Directive A:
Please answer these three questions about the Nate Wooley interview, one per line:
(i) Who is credited for the photo?
(ii) What does Wooley name as the greatest joy in improvised music?
(iii) Which musician would Wooley resurrect to perform with?
Directive B: Carry on writing the Nate Wooley interview from its last sentence.
··· Page text
Click here to [close]

Sunday, November 26, 2023

Nate Wooley - Sunday Interview

(Photo: Martin Morissette)

1. What is your greatest joy in improvised music? 

The intimate knowledge that I will never master it.
2. What quality do you most admire in the musicians you perform with?

I like people who feel limitless, giving a feeling that we can go anywhere without the barrier of ideology or skill getting in the way. 
3. Which historical musician/composer do you admire the most? 
At this point, I’m not really sure. I think I’ve had a tendency toward hero worship, and I realized wasn’t that useful. So, I try not to look at anyone that way. Admiration, at least in the way that I’ve dealt with it in the past, usually leads to mimicry, and I think the best way to honor the people that came before you—if that is important to you—is to be as rigorous and brave in making your own music as they were in making theirs.
4. If you could resurrect a musician to perform with, who would it be?
No one. Let the memory rest and open up space for young people and fresh ideas.
······
··· Provided data
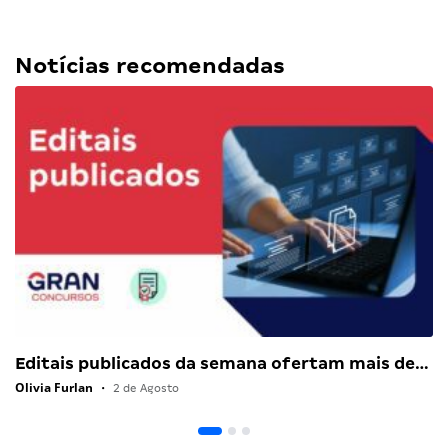
Notícias recomendadas
Editais publicados da semana ofertam mais de…
Olivia Furlan
•
2 de Agosto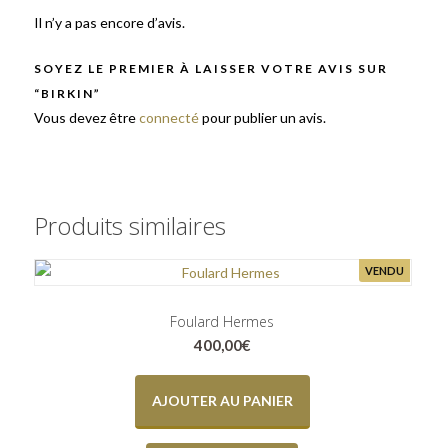
Il n’y a pas encore d’avis.
SOYEZ LE PREMIER À LAISSER VOTRE AVIS SUR
“BIRKIN”
Vous devez être
connecté
pour publier un avis.
Produits similaires
VENDU
Foulard Hermes
400,00
€
AJOUTER AU PANIER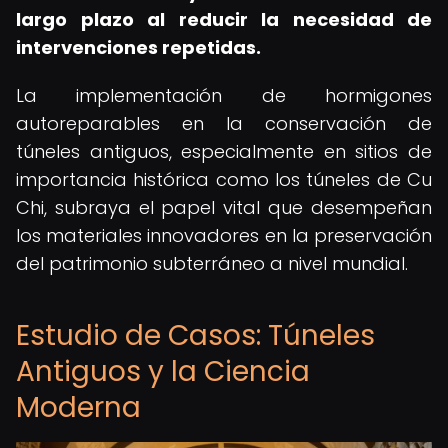
largo plazo al reducir la necesidad de
intervenciones repetidas.
La implementación de hormigones
autoreparables en la conservación de
túneles antiguos, especialmente en sitios de
importancia histórica como los túneles de Cu
Chi, subraya el papel vital que desempeñan
los materiales innovadores en la preservación
del patrimonio subterráneo a nivel mundial.
Estudio de Casos: Túneles
Antiguos y la Ciencia
Moderna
······
Written answer A:
(i) Martin Morissette
(ii) The intimate knowledge that Wooley will never master it.
(iii) No one.

Written answer B:
5. What would you still like to achieve musically in your life? 
I just want to stay interested; I want to be strong enough to fight boredom and laziness up to the end. That sounds a bit glib, but I mean it. I think boredom and torpor are the enemies of life. I don’t have any control over accolades or achievements; I can work as hard as possible to get some tangible thing—an acknowledgment, some money, a musical breakthrough—and it is still so dependent on fate and other forces beyond my control. So, I just want to keep it simple and try and stay engaged in making music and writing and thinking for as long as possible. As I get older, I realize this is a monumental task on its own.
6. Are you interested in popular music and - if yes - what music/artist do you particularly like? 
I grew up on jazz, and when I branched out, it was to classical and experimental music, so I think I maybe missed the window when I could have made a real attachment to popular music. I listen to whatever pop music my wife has on, mostly, but I do connect to Low quite a bit. I have most of their records and go out of my way to listen to that, but I’m not sure if that’s the kind of popular music you mean.
7. If you could change one thing about yourself, what would it be?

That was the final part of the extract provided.